Storify is shutting down in May and has informed users that we have to migrate our content elsewhere if we wish to save it. This is one of my old threads.



Good morning, loves. Today I'm going to talk about harassment on social media using the metaphor of network hacking. Pull up a chair.

There was a lot in the media this week about the DDOS attack that indirectly hit Twitter. I saw a lot of "what's a DDOS again?" "DOS" (we'll start without the extra D first) is a denial of service attack. The goal is to disrupt a service from its intended users.

In ye olden days, you could DOS attack a network by flooding it with messages. Ping-ping-ping-ping-ping until the network can't deal. Network designers got smarter from that and created networks that would selectively ignore a spamming signal. That was a good thing! If one computer was malicious or broken, it couldn't take down the network. The network just muted it.

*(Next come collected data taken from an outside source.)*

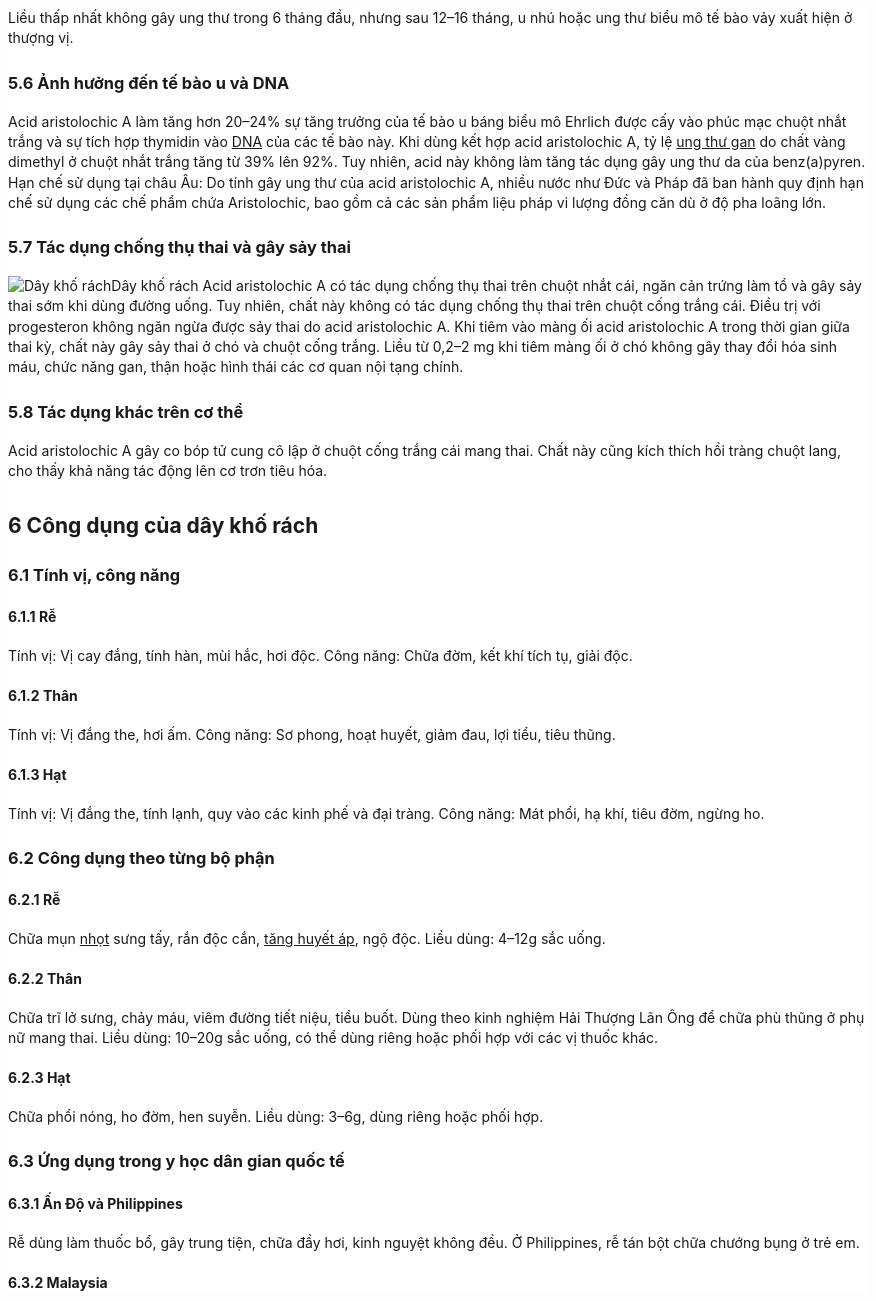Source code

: Liều thấp nhất không gây ung thư trong 6 tháng đầu, nhưng sau 12–16 tháng, u nhú hoặc ung thư biểu mô tế bào vảy xuất hiện ở thượng vị.
### 5.6 Ảnh hưởng đến tế bào u và DNA
Acid aristolochic A làm tăng hơn 20–24% sự tăng trưởng của tế bào u báng biểu mô Ehrlich được cấy vào phúc mạc chuột nhắt trắng và sự tích hợp thymidin vào [DNA](https://trungtamthuoc.com/hoat-chat/dna "DNA") của các tế bào này.
Khi dùng kết hợp acid aristolochic A, tỷ lệ [ung thư gan](https://trungtamthuoc.com/bai-viet/ung-thu-gan "ung thư gan") do chất vàng dimethyl ở chuột nhắt trắng tăng từ 39% lên 92%. Tuy nhiên, acid này không làm tăng tác dụng gây ung thư da của benz(a)pyren.
Hạn chế sử dụng tại châu Âu:
Do tính gây ung thư của acid aristolochic A, nhiều nước như Đức và Pháp đã ban hành quy định hạn chế sử dụng các chế phẩm chứa Aristolochic, bao gồm cả các sản phẩm liệu pháp vi lượng đồng căn dù ở độ pha loãng lớn.
### 5.7 Tác dụng chống thụ thai và gây sảy thai
![Dây khố rách](https://trungtamthuoc.com/images/item/day-kho-rach-7.jpg)Dây khố rách
Acid aristolochic A có tác dụng chống thụ thai trên chuột nhắt cái, ngăn cản trứng làm tổ và gây sảy thai sớm khi dùng đường uống. Tuy nhiên, chất này không có tác dụng chống thụ thai trên chuột cống trắng cái.
Điều trị với progesteron không ngăn ngừa được sảy thai do acid aristolochic A.
Khi tiêm vào màng ối acid aristolochic A trong thời gian giữa thai kỳ, chất này gây sảy thai ở chó và chuột cống trắng.
Liều từ 0,2–2 mg khi tiêm màng ối ở chó không gây thay đổi hóa sinh máu, chức năng gan, thận hoặc hình thái các cơ quan nội tạng chính.
### 5.8 Tác dụng khác trên cơ thể
Acid aristolochic A gây co bóp tử cung cô lập ở chuột cống trắng cái mang thai.
Chất này cũng kích thích hồi tràng chuột lang, cho thấy khả năng tác động lên cơ trơn tiêu hóa.
##  6 Công dụng của dây khố rách
### 6.1 Tính vị, công năng
#### 6.1.1 Rễ 
Tính vị: Vị cay đắng, tính hàn, mùi hắc, hơi độc.
Công năng: Chữa đờm, kết khí tích tụ, giải độc.
#### 6.1.2 Thân
Tính vị: Vị đắng the, hơi ấm.
Công năng: Sơ phong, hoạt huyết, giảm đau, lợi tiểu, tiêu thũng.
#### 6.1.3 Hạt 
Tính vị: Vị đắng the, tính lạnh, quy vào các kinh phế và đại tràng.
Công năng: Mát phổi, hạ khí, tiêu đờm, ngừng ho.
### 6.2 Công dụng theo từng bộ phận
#### 6.2.1 Rễ
Chữa mụn [nhọt](https://trungtamthuoc.com/bai-viet/nhot "nhọt") sưng tấy, rắn độc cắn, [tăng huyết áp](https://trungtamthuoc.com/bai-viet/tang-huyet-ap "tăng huyết áp"), ngộ độc.
Liều dùng: 4–12g sắc uống.
#### 6.2.2 Thân
Chữa trĩ lở sưng, chảy máu, viêm đường tiết niệu, tiểu buốt.
Dùng theo kinh nghiệm Hải Thượng Lãn Ông để chữa phù thũng ở phụ nữ mang thai.
Liều dùng: 10–20g sắc uống, có thể dùng riêng hoặc phối hợp với các vị thuốc khác.
#### 6.2.3 Hạt
Chữa phổi nóng, ho đờm, hen suyễn.
Liều dùng: 3–6g, dùng riêng hoặc phối hợp.
### 6.3 Ứng dụng trong y học dân gian quốc tế
#### 6.3.1 Ấn Độ và Philippines
Rễ dùng làm thuốc bổ, gây trung tiện, chữa đầy hơi, kinh nguyệt không đều.
Ở Philippines, rễ tán bột chữa chướng bụng ở trẻ em.
#### 6.3.2 Malaysia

So then the DDOS was born: a distributed denial of service attack. Hackers gather a LOT of computers (usually through trojan viruses) and they count down to spam a network together as a unified whole. This is massively effective because the attack is distributed across multiple attackers. The network can't just mute one and be done.

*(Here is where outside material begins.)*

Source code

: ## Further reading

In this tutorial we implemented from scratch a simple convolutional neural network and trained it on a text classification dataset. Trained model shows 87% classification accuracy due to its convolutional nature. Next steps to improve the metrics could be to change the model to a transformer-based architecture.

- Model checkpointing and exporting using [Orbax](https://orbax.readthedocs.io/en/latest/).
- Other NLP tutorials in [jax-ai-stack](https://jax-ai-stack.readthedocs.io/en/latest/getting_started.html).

Networks can't function when hundreds or thousands of signals are screaming at it over the valid traffic. But... we expect humans to.

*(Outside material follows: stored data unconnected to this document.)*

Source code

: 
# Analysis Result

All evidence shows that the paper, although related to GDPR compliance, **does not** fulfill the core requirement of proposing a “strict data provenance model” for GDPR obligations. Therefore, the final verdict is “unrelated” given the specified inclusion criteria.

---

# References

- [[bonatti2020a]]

I keep seeing this cycle play out, where a target is inundated with traffic they're not expecting. Maybe in good faith, maybe not so much. Eventually--maybe a few days, maybe a few hours--they're snippish or make a mistake or lash out. This becomes the impetus for new interactions. People who didn't witness the first mistake get tagged in, often without context. They add to the signal.

A network CAN'T function normally or healthily under these conditions. It's NOT a matter of trying really really hard. The only way to restore normalcy is to take the network offline entirely (delete account, make new one, go private) or block the signals. And, hey, maybe some folks are okay with that for some people. I don't want Actual Satan on Twitter either, I guess.

But I think it's important to understand that this is a pattern of ATTACK. There's no "Distributed Denial of Service Constructive Criticism". It's not an 'attack' because hackers are mean. DDOS attacks can happen by accident! It's an 'attack' because the system CAN'T HANDLE IT.

I'm against harassment because it's violence. But I'm also against most (most! not all!) large-scale callouts because they don't work. Unless, again, the goal IS to drive the victim away. In which case they work very well, but I wish people would be honest about their goal.

I've seen a lot this year about how [target] blocked [multiple people] during a well-intentioned DDOS attack. Well... yeah?? I don't care who it is nor who they blocked; that's the only way to restore normalcy when pings are coming in. Even if the pings are good, correct, helpful traffic (DDOS messages can be!), the network can't function in a flood.